Not so fast! Supply bottlenecks strain fashion chains


LONDON/LOS ANGELES Oct 13 (Reuters) - Supply bottlenecks, slower product deliveries and higher freight and labour costs risk shifting the fast fashion industry into the slow lane, as shown this week by British online fashion retailer ASOS (ASOS.L).

A business model that aims to bring new styles into stores every three or so weeks and where shoppers expect to see fresh, reasonably priced merchandise on each visit is discovering its limitations.

"When it comes to fast fashion, it's all about being first to market," said Gus Bartholomew, CEO and co-founder of SupplyCompass, a London-based firm that specialises in product development and delivery software for fashion brands.

"What we're seeing with most brands is that they're all still massively struggling with visibility and control around delivery certainty - knowing when things are going to be delivered and when things might be likely to go wrong and how that will actually impact them."
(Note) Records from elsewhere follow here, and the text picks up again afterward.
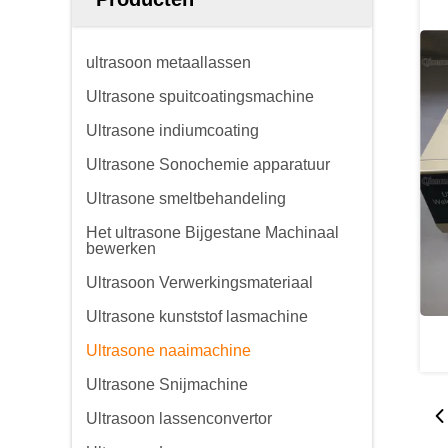
ultrasoon metaallassen
Ultrasone spuitcoatingsmachine
Ultrasone indiumcoating
Ultrasone Sonochemie apparatuur
Ultrasone smeltbehandeling
Het ultrasone Bijgestane Machinaal
bewerken
Ultrasoon Verwerkingsmateriaal
Ultrasone kunststof lasmachine
Ultrasone naaimachine
Ultrasone Snijmachine
Ultrasoon lassenconvertor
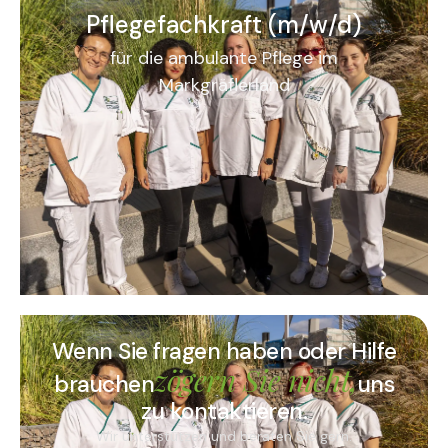
Pflegefachkraft (m/w/d)
für die ambulante Pflege im
Markgräflerland
Wenn Sie fragen haben oder Hilfe
zögern Sie nicht,
brauchen
uns
zu kontaktieren.
Wir unterstützen und beraten Sie gern.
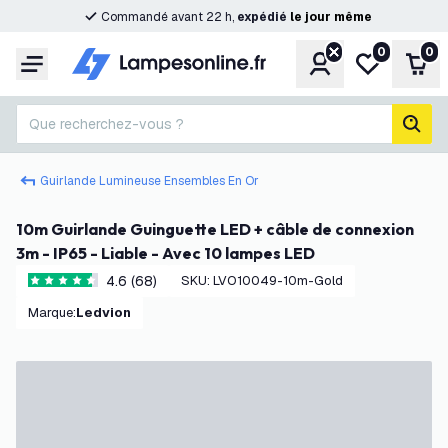
Commandé avant 22 h,
expédié
le
jour
même
0
0
Compte
Ma liste de s
Pani
Menu
Que recherchez-vous ?
rech
Guirlande Lumineuse Ensembles En Or
10m Guirlande Guinguette LED + câble de connexion
3m - IP65 - Liable - Avec 10 lampes LED
4.6 (68)
SKU
:
LVO10049-10m-Gold
4.6 étoiles de notation
Marque
:
Ledvion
Shares in ASOS fell 16% on Monday after it warned annual profit could fall by more than 40% this year, partly because it expects delays in getting stock from partner brands to persist into next year.

Less than two weeks before rival Boohoo(BOOH.L) warned its full year profit would be dented by higher freight costs.

Attention will focus on Thursday on Fast Retailing (9983.T), the Japanese parent of Uniqlo, when it reports quarterly financial results.

The company said in late September that its clothing releases will be delayed due to COVID-19 lockdowns at partner factories in Vietnam.